According to government statistics, around 7.5 percent (12.5 million) of the country's total population constitutes elderly people, while the number is expected to increase sharply and reach around 20 percent (over 40 million) by 2050.
Population experts and rights activists think the government should conduct proper programs and policies to cater to the specific needs of an ageing population.
Professor AKM Nurun Nabi of Dhaka University's Population Sciences Department said various projections suggest that by 2025 one in 10 persons will be elderly, and by 2050 one in five persons will be elderly.
Nabi put forward some more suggestions, including creating endowment funds by building partnerships between different segments of society and sectors of the economy, introducing an a priori deduction system from wages at earlier ages as a forced savings for old age allowance, establishing community ageing deposit schemes, restructuring the retirement age and finding way out for the resulting crisis in occupational mobility.

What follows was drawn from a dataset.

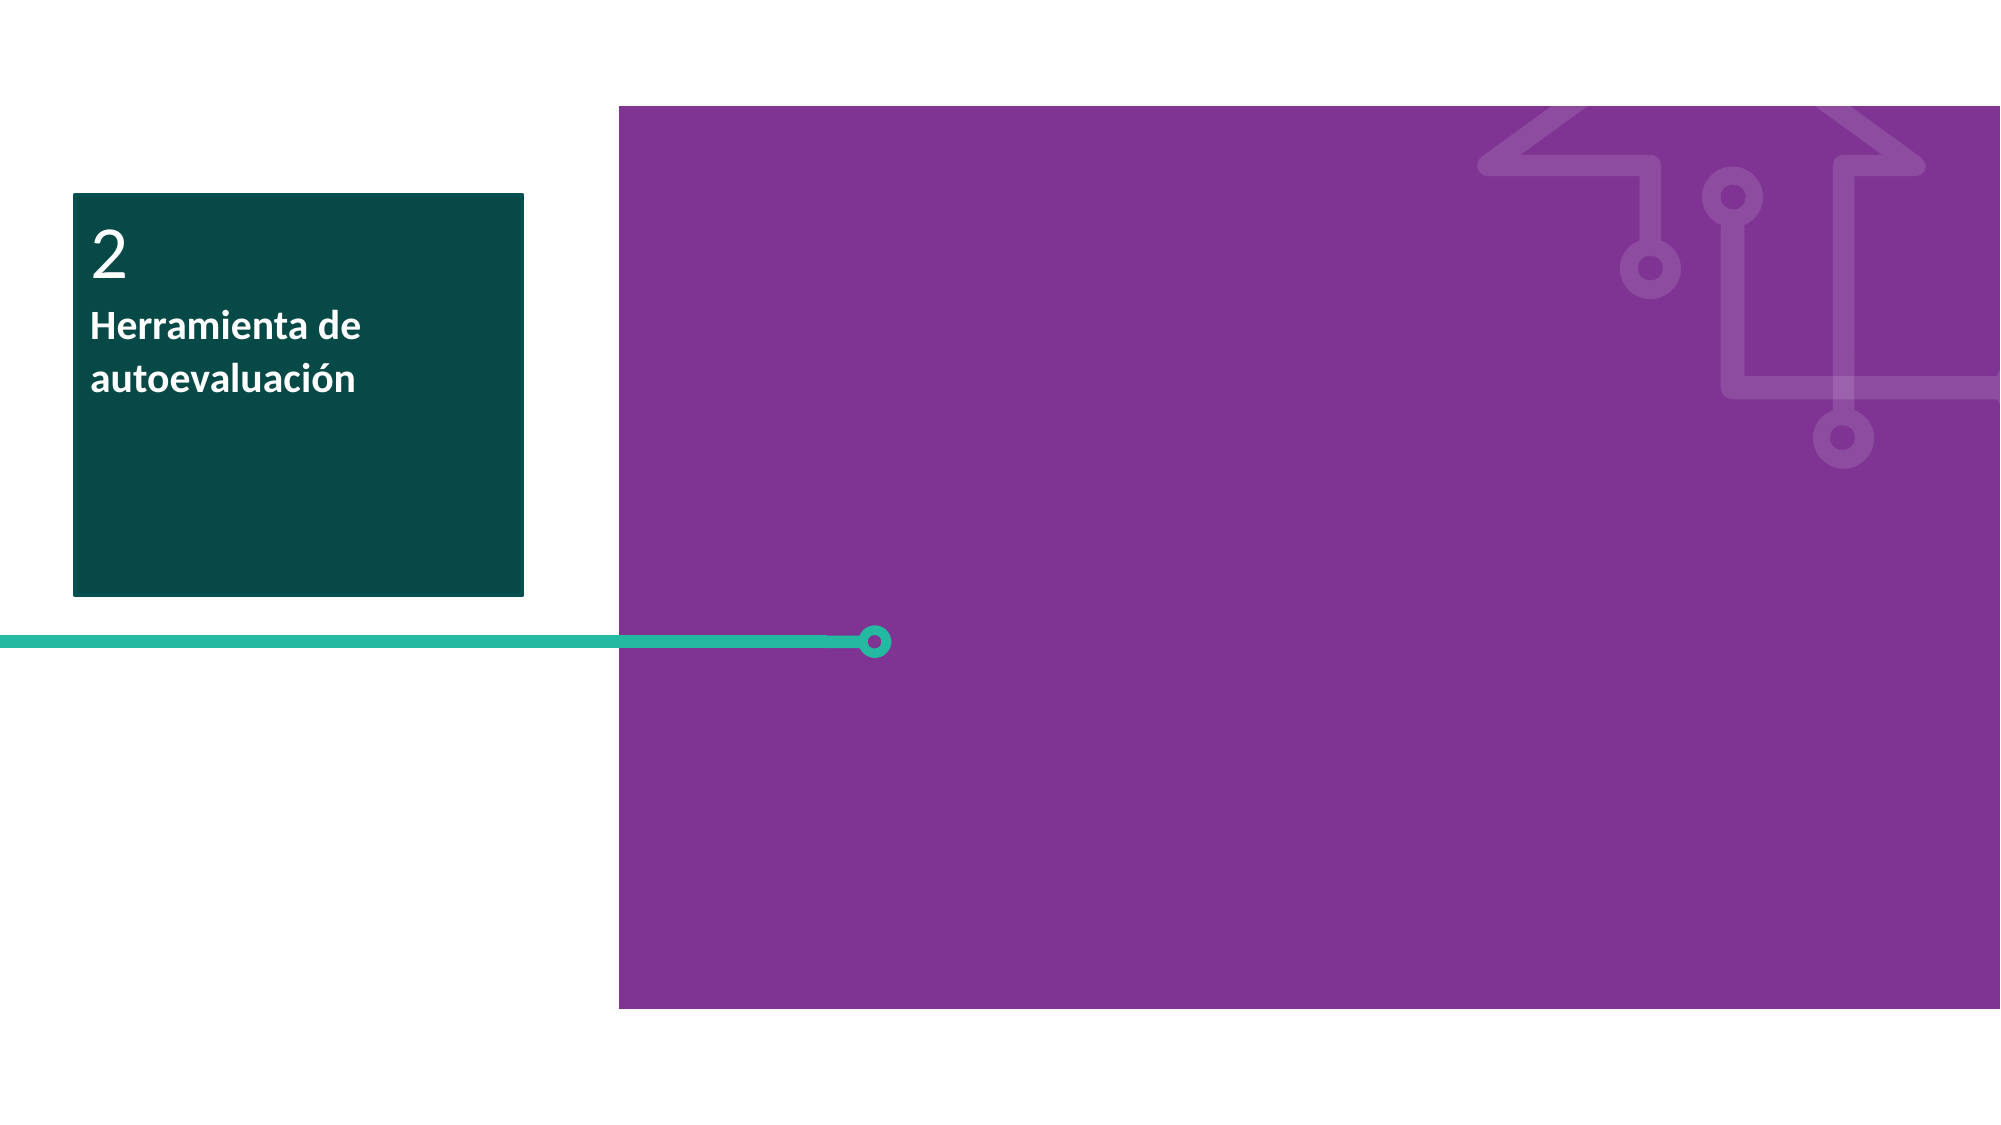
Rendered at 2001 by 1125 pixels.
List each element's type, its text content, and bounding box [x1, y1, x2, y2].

text_box 2 Herramienta de autoevaluación [75, 194, 523, 595]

Chairman of the Bangladesh National Human Rights Commission (NHRC) Kazi Reazul Hoque said, "I feel the rights of elderly persons are not being ensured now. Older persons deserve more attention and care from the state, as well as society."

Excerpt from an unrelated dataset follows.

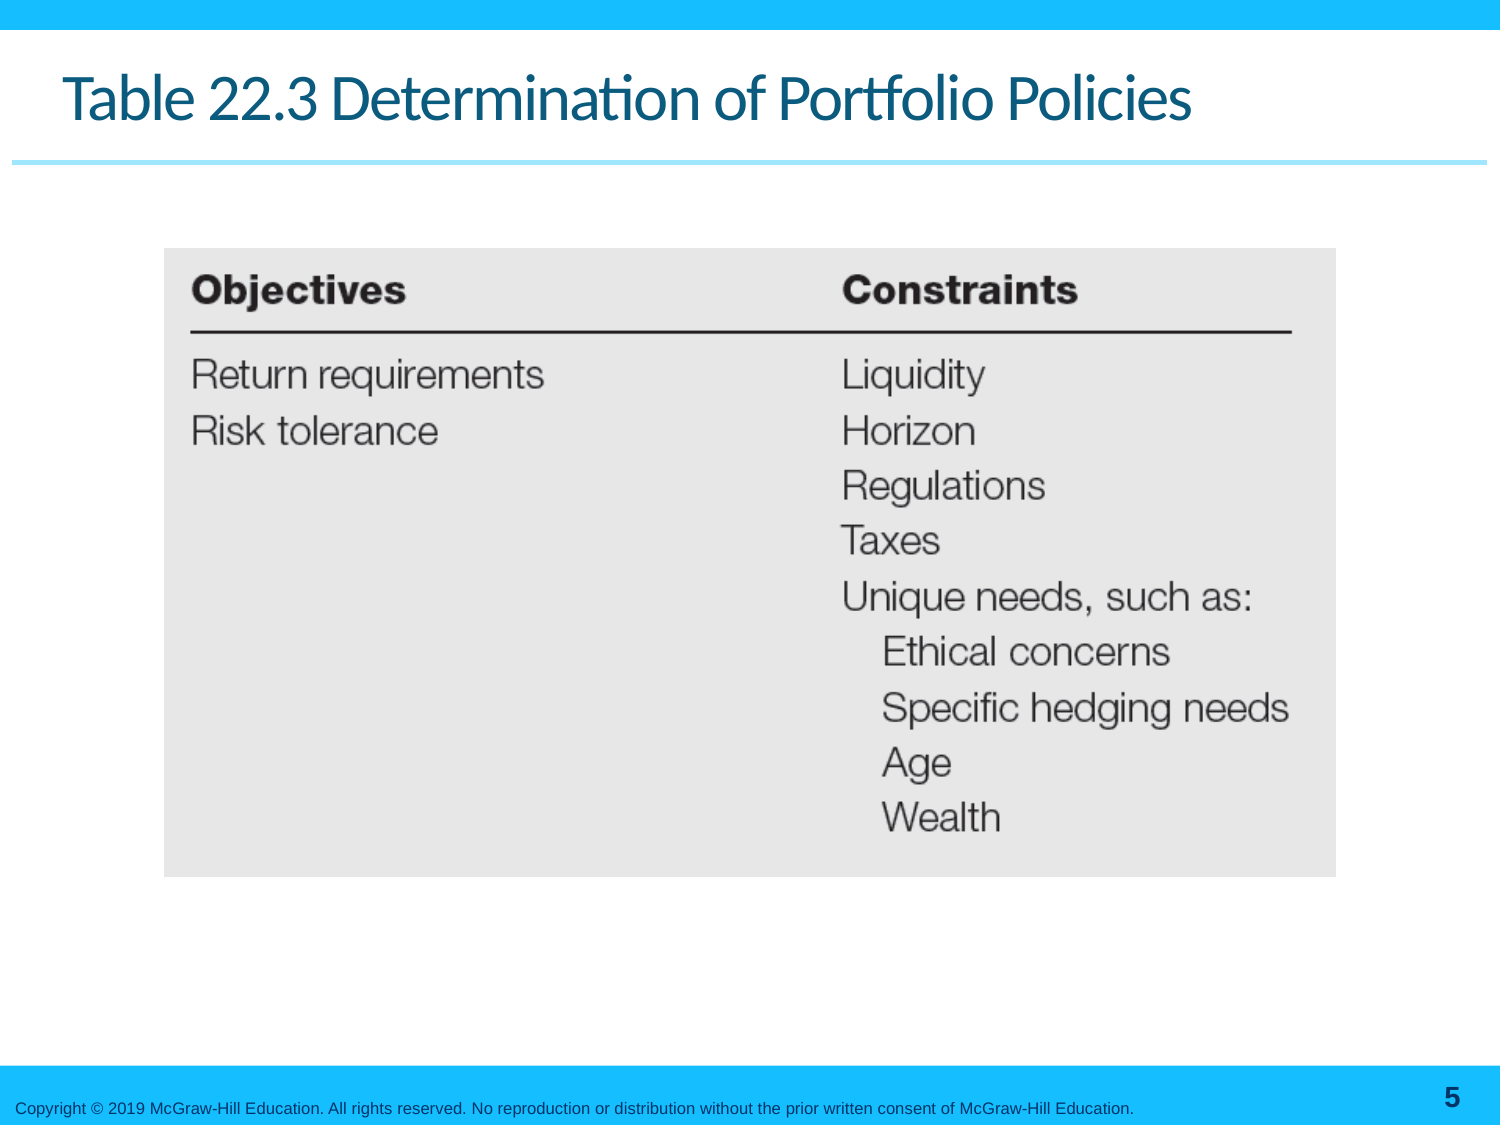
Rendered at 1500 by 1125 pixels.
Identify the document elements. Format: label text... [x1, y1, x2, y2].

The NHRC chairman said the National Policy on Older Persons have not been implemented due to the lack of sincere efforts by the authorities concerned, while the Parents' Maintenance Act 2013 is not being enforced due to the lack of awareness of its rules and regulation among the people.
Joint Secretary to Social Welfare Ministry Abeda Akter said the ministry is thinking of taking various steps to ensure the rights and dignity of older persons, and to meet the challenges of their management in the days to come.

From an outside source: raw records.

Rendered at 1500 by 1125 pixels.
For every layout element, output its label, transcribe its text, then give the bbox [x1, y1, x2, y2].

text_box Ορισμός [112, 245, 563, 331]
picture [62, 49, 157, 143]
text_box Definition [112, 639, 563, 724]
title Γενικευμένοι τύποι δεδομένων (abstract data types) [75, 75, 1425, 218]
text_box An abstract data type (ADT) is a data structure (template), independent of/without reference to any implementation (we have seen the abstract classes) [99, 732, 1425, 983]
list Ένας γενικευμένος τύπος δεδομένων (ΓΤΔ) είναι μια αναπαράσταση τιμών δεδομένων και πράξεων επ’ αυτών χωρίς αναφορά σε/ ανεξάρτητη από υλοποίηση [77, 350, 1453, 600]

She said the government introduced a monthly allowance program for older people in 1998, and currently four million elderly people are getting Tk500 ($5.95) every month as old age allowance.
"The number of the allowance recipients will gradually be increased."
Another official of the ministry, wishing anonymity, said they had formulated a work plan four years ago, in light of the National Policy on Older Persons, to provide the senior citizens with various facilities including: ID and health cards, reserved seats and tickets at reduced rates while traveling, health access vouchers, saving schemes and accommodations — but those could not be implemented due to bureaucratic complications.
In his research paper titled ‘Elderly People in Bangladesh: Vulnerabilities, Laws and Policies’, Jahangirnagar University Anthropology Department teacher, Sazzadul Alam, identifying 12 types of vulnerabilities being faced by the elderly people in Bangladesh, said the elderly population needs economic support including: Food, clothing, medical care and housing, as well as cultural support.